Now that we’ve looked at what gifts aren’t and what they are, we’ll look at what they can be. As you use creativity and dream big about the potential impact of your love-gift questions, hopefully God will use them to impact the life of your teen.
Gifts Can Be Surprises or Become Traditions
There is beauty in those unanticipated “just because” gifts, but also in the predictable rhythms of traditions. In establishing a gift-giving tradition of relational questions, perhaps you’d like to use these printable questions and put them in your car or on your kitchen counter. They can provide the backdrop for the ride home from school or drama rehearsal or while preparing dinner or sitting around the dinner table.
The concept is to provide intentional times of relationship-building when your teen knows he or she will have a chance to share and be listened to.
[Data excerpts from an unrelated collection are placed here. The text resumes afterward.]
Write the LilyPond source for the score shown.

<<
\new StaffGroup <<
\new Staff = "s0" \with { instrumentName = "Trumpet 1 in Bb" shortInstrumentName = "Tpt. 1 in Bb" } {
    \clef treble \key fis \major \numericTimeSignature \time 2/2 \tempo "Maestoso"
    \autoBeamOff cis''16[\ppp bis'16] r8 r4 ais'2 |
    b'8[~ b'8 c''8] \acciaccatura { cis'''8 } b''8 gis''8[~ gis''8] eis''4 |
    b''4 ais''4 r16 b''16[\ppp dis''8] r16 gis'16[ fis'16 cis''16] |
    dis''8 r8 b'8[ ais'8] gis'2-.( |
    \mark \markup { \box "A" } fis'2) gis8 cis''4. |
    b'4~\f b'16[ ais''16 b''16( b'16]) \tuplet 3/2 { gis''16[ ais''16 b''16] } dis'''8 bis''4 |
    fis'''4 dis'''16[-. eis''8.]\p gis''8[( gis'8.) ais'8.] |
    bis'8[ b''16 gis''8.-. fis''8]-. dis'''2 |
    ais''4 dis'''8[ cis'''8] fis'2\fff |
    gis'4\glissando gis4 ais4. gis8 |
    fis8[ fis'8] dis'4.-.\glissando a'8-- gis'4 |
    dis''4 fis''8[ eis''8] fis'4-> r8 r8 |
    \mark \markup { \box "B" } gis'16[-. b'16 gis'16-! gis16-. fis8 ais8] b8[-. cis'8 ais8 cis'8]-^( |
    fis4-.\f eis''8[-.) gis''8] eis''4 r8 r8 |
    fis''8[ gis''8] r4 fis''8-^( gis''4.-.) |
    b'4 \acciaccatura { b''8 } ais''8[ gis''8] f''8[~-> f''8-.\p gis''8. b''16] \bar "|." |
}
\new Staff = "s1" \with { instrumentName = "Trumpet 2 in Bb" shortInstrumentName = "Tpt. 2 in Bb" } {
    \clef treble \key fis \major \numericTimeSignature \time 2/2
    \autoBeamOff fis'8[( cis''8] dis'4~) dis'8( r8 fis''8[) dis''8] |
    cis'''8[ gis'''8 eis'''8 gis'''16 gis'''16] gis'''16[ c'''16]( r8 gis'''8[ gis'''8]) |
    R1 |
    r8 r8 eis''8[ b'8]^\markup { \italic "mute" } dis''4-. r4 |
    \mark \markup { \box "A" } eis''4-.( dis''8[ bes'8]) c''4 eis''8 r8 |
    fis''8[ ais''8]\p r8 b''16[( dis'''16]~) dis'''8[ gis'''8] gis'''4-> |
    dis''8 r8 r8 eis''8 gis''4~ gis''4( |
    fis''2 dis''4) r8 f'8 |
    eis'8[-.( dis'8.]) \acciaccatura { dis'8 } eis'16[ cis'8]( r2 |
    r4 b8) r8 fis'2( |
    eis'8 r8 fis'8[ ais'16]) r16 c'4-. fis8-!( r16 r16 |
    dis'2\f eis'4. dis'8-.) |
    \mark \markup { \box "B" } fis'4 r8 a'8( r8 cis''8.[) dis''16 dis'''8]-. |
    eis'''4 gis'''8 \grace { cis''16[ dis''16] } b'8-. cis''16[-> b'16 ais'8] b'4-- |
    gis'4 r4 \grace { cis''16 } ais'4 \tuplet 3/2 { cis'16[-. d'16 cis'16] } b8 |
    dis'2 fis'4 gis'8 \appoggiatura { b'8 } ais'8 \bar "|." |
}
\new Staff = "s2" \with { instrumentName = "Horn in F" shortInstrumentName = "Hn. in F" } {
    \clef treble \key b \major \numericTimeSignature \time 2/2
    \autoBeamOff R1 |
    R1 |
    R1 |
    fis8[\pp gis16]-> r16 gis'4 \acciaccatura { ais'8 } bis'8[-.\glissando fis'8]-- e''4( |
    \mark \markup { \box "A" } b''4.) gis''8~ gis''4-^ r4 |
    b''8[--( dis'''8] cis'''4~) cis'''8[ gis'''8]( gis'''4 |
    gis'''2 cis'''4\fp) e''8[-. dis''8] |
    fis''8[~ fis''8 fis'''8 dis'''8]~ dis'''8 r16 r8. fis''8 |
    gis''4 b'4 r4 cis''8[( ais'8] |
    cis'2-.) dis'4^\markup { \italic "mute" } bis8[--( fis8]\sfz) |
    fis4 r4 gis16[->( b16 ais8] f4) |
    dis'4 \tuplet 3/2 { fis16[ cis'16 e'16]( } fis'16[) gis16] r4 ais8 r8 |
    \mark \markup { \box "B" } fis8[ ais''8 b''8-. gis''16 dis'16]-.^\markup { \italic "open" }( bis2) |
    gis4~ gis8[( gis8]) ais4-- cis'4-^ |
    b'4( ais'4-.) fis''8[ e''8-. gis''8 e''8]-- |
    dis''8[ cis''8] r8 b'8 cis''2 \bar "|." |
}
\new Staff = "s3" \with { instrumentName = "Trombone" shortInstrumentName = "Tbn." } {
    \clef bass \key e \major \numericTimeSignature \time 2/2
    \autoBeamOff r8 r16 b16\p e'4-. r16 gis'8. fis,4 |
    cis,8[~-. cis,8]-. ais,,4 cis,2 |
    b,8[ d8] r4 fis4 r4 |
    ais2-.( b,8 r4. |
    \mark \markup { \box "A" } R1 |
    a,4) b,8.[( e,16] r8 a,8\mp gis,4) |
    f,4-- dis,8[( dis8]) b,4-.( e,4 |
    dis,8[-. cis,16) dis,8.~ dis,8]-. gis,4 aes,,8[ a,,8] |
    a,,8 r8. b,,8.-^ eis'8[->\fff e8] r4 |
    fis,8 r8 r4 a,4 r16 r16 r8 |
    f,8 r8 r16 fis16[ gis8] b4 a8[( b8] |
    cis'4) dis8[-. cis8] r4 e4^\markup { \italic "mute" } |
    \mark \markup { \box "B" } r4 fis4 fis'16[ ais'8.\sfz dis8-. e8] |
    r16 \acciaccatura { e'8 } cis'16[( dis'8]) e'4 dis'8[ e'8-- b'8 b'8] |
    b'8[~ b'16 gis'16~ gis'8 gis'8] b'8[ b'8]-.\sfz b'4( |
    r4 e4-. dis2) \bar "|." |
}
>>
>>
For more reserved teens, it can be helpful to know when they will be asked to participate in meaningful conversation. You can even incorporate this into your family’s holiday and milestone traditions, inviting comparison and celebration of personal growth, from one year to the next.
Gifts Can Be Reciprocated
In Part 2, we mentioned the idea that offering relational questions, as well as listening to the answers, can be the beginning of a conversation. Depending on the personality and maturity of your teen, hopefully at some point, questions will come back your way. You should not expect or manipulate such a return, but you can anticipate it.
When you offer your own experience or perspective as “unsolicited advice,” it may well fall on deaf ears; however, when your teen asks you? The opportunity is golden! While hoping for reciprocation cannot be your main motivation in starting the conversation, it can certainly be a benefit. When you do receive a question in return, it’s important that you view it as a love-gift and appreciate and savor it before launching into a lecture that far outweighs that 5-to-1 ratio!
Rather than launching into a monologue, you can share a little and then ask your teen another question. Starting with phrases like “Don’t you think” or “Do you remember the time” or “Have you thought about what would happen if” can utilize the right-brain activity that’s more likely to produce an emotional and action-oriented response.
Gifts Can Be Re-Gifted
Today’s teens and young adults often struggle socially with face-to-face interactions, largely due to their dependence on technology. As you love your teen by asking meaningful questions and listening with empathy, you are modelling skills that are often lacking in his peers. As your teen develops those “soft skills” that apply to all relationships and gains confidence in using them at home, he will be more likely to use them in interacting with his peers, teachers, coaches, and others. Not only will this position him as a leader among his peers, but it will also allow those conversation skills to enhance the lives of others. It truly is a gift that keeps giving!